DATASET EXTRACT:
◆ ◆ ◆ ◆
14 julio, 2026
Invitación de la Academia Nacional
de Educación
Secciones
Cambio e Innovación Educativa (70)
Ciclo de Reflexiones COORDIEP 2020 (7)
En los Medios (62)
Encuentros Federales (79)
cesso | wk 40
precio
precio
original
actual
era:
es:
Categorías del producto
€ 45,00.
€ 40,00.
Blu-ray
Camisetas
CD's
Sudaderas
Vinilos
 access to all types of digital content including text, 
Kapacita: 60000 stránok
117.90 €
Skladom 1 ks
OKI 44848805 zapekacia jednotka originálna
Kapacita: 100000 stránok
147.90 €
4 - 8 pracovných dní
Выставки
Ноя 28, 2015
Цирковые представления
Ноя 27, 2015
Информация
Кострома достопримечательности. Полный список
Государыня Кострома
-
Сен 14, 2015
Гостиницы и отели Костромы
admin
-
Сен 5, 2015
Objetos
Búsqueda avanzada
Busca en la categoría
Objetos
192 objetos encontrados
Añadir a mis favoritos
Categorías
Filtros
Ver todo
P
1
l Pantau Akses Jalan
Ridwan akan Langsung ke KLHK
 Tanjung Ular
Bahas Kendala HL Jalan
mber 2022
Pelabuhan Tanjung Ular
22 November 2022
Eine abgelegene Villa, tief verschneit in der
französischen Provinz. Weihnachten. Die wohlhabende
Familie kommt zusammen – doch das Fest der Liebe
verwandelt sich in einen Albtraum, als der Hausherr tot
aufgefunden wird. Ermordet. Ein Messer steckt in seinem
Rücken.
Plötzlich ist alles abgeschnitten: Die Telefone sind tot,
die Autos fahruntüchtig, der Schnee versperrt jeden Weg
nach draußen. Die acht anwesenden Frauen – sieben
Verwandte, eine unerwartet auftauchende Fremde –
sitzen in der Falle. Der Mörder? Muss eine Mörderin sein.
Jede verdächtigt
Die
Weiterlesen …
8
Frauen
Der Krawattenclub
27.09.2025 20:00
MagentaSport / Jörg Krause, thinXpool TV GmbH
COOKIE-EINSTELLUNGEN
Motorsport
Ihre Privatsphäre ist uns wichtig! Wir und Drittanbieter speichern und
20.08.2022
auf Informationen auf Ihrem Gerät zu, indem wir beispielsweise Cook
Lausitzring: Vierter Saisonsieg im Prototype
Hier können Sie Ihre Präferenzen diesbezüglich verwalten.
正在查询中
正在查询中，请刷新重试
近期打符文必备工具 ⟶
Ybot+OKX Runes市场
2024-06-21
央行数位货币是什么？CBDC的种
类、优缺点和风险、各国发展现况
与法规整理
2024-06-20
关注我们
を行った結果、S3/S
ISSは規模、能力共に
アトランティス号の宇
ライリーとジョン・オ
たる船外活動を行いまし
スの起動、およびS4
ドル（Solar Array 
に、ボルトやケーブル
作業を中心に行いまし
◆ ◆ ◆ ◆
Write the listing out again, exactly as shown above.

FINISHED TASK:
14 julio, 2026
Invitación de la Academia Nacional
de Educación
Secciones
Cambio e Innovación Educativa (70)
Ciclo de Reflexiones COORDIEP 2020 (7)
En los Medios (62)
Encuentros Federales (79)
cesso | wk 40
precio
precio
original
actual
era:
es:
Categorías del producto
€ 45,00.
€ 40,00.
Blu-ray
Camisetas
CD's
Sudaderas
Vinilos
 access to all types of digital content including text, 
Kapacita: 60000 stránok
117.90 €
Skladom 1 ks
OKI 44848805 zapekacia jednotka originálna
Kapacita: 100000 stránok
147.90 €
4 - 8 pracovných dní
Выставки
Ноя 28, 2015
Цирковые представления
Ноя 27, 2015
Информация
Кострома достопримечательности. Полный список
Государыня Кострома
-
Сен 14, 2015
Гостиницы и отели Костромы
admin
-
Сен 5, 2015
Objetos
Búsqueda avanzada
Busca en la categoría
Objetos
192 objetos encontrados
Añadir a mis favoritos
Categorías
Filtros
Ver todo
P
1
l Pantau Akses Jalan
Ridwan akan Langsung ke KLHK
 Tanjung Ular
Bahas Kendala HL Jalan
mber 2022
Pelabuhan Tanjung Ular
22 November 2022
Eine abgelegene Villa, tief verschneit in der
französischen Provinz. Weihnachten. Die wohlhabende
Familie kommt zusammen – doch das Fest der Liebe
verwandelt sich in einen Albtraum, als der Hausherr tot
aufgefunden wird. Ermordet. Ein Messer steckt in seinem
Rücken.
Plötzlich ist alles abgeschnitten: Die Telefone sind tot,
die Autos fahruntüchtig, der Schnee versperrt jeden Weg
nach draußen. Die acht anwesenden Frauen – sieben
Verwandte, eine unerwartet auftauchende Fremde –
sitzen in der Falle. Der Mörder? Muss eine Mörderin sein.
Jede verdächtigt
Die
Weiterlesen …
8
Frauen
Der Krawattenclub
27.09.2025 20:00
MagentaSport / Jörg Krause, thinXpool TV GmbH
COOKIE-EINSTELLUNGEN
Motorsport
Ihre Privatsphäre ist uns wichtig! Wir und Drittanbieter speichern und
20.08.2022
auf Informationen auf Ihrem Gerät zu, indem wir beispielsweise Cook
Lausitzring: Vierter Saisonsieg im Prototype
Hier können Sie Ihre Präferenzen diesbezüglich verwalten.
正在查询中
正在查询中，请刷新重试
近期打符文必备工具 ⟶
Ybot+OKX Runes市场
2024-06-21
央行数位货币是什么？CBDC的种
类、优缺点和风险、各国发展现况
与法规整理
2024-06-20
关注我们
を行った結果、S3/S
ISSは規模、能力共に
アトランティス号の宇
ライリーとジョン・オ
たる船外活動を行いまし
スの起動、およびS4
ドル（Solar Array 
に、ボルトやケーブル
作業を中心に行いまし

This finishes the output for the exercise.